Hal terbaik yang dapat anda jalankan adalah jalankan pembicaraan berasal dari hati ke hati bersama pasangan dan jelaskan kekhawatiran apa saja yang dirasakan, serta rencana yang dapat dibuat di masa datang.


4. Semua terjadi gara-gara kesalahan pasangan saya


Ingat, pada dasarnya tidak ada satu orangpun yang senang disalahkan. Dan menyalahkan pasangan Anda gara-gara jalinan yang gagal cuma dapat memperburuk kondisi pernikahan. Bahkan, para pakar psikolog berpikiran hal ini sebagai salah satu jenis pelecehan emosional.


Dengan menyalahkan pasangan tetap menerus, menyudutkannya, pasti saja dapat membuat pasangan anda mengalami rasa bersalah dan turunkan harga dirinya.


Apakah hal ini membuat anda tidak dapat mengekspresikan diri? Mengutarakan apa yang ada dipikiran terhadap pasangan? Tidak juga, namun yang dibutuhkan di sini adalah bagaimana anda harus mengontrol emosi. Cobalah ungkapkan perasaan Anda dengan kalimat yang tidak menyudutkan.


Idealnya di dalam pernikahan selagi pertengkaran terjadi harus senantiasa dapat memilih kalimat yang baik, tanpa harus membuat pasangan tersudut lebih-lebih menjadi hingga terhina.


Ketika tengah emosi, dan ingin mengutarakan pada pasangan, gunakan ‘I message’, metode ‘I message’ ini membuat pernyataan menggunakan kata saya, jika ‘Saya kecewa anda layaknya ini…” Selain itu, pasti saja dikombinasikan bersama intonasi tenang, mata menatap prihatin atau sedih (bukan marah).

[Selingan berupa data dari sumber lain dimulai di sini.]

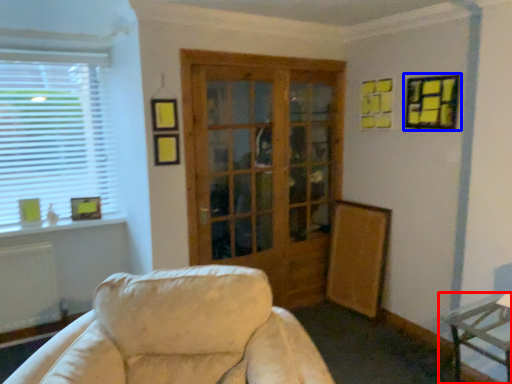
Question: Which of the following is the closest to the observer, table (highlighted by a red box) or picture frame (highlighted by a blue box)?

Choices:
 (A) table
 (B) picture frame

Answer: (A)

5. Kebohongan di dalam pernikahan: Pasangan tidak membuat aku bahagia


Pertama, perlu untuk diingat dan digaris bawahi bahwa bukan tanggung jawab pasangan untuk membuat anda bahagia. Bukankah menemukan rasa bahagia merupakan tugas kita kita sendiri?

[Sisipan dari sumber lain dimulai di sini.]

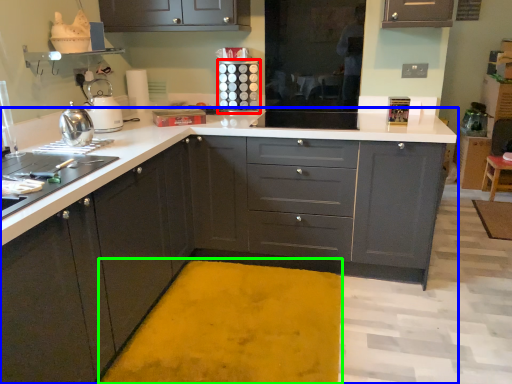
Question: Considering the real-world distances, which object is closest to appliance (highlighted by a red box)? countertop (highlighted by a blue box) or bath mat (highlighted by a green box).

Choices:
 (A) countertop
 (B) bath mat

Answer: (A)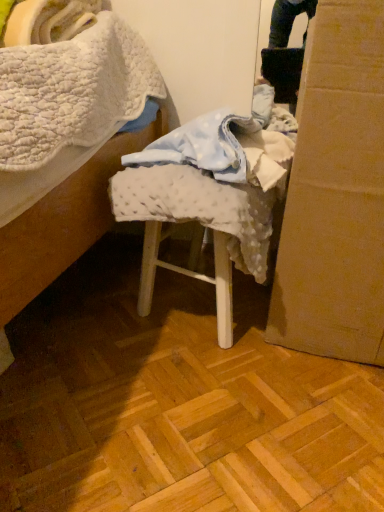
Question: From the image's perspective, is white dotted fabric at center located above or below cardboard box at right?

Choices:
 (A) below
 (B) above

Answer: (A)

Question: In terms of height, does white dotted fabric at center look taller or shorter compared to cardboard box at right?

Choices:
 (A) short
 (B) tall

Answer: (A)

Question: Is point (225, 274) positioned closer to the camera than point (375, 364)?

Choices:
 (A) farther
 (B) closer

Answer: (B)

Question: Is point (372, 283) closer or farther from the camera than point (139, 169)?

Choices:
 (A) farther
 (B) closer

Answer: (B)

Question: From the image's perspective, is cardboard box at right above or below white dotted fabric at center?

Choices:
 (A) above
 (B) below

Answer: (A)

Question: Considering the positions of cardboard box at right and white dotted fabric at center in the image, is cardboard box at right wider or thinner than white dotted fabric at center?

Choices:
 (A) wide
 (B) thin

Answer: (A)

Question: Do you think cardboard box at right is within white dotted fabric at center, or outside of it?

Choices:
 (A) outside
 (B) inside

Answer: (A)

Daripada menyalahkan pasangan gara-gara membuat anda tidak bahagia, lebih baik ingat hal apa saja yang dapat membuat anda bahagia. Kemudian, jangan lupa untuk menikmatinya.


Jika ada rutinitas tabiat pasangan yang menjadi menyulitkan, bicarakanlah hal itu. Jelaskan kepada pasangan bahwa Anda berdua harus hidup berdampingan dan saling mengisi satu sama lain. Tunjukkan terhadap pasangan, jika anda senantiasa bersedia berbagi untuk merawat kondisi yang hangat di rumah.


Cobalah untuk mengawali memandang pernikahan dari sisi berbeda dan pasti saja lebih positif. Jangan cuma fokus terhadap kekurangan dan konflik yang mengisi di dalam rumah tangga.


Kebohongan di dalam pernikahan atau pola pikir yang salah dan tetap menerus tertanam di dalam otak, justru dapat mengakibatkan kerusakan pernikahan. Pasalnya, dari sanalah sumber rasa sayang, pengertian dan kasih sayang perlahan-lahan dapat terkikis.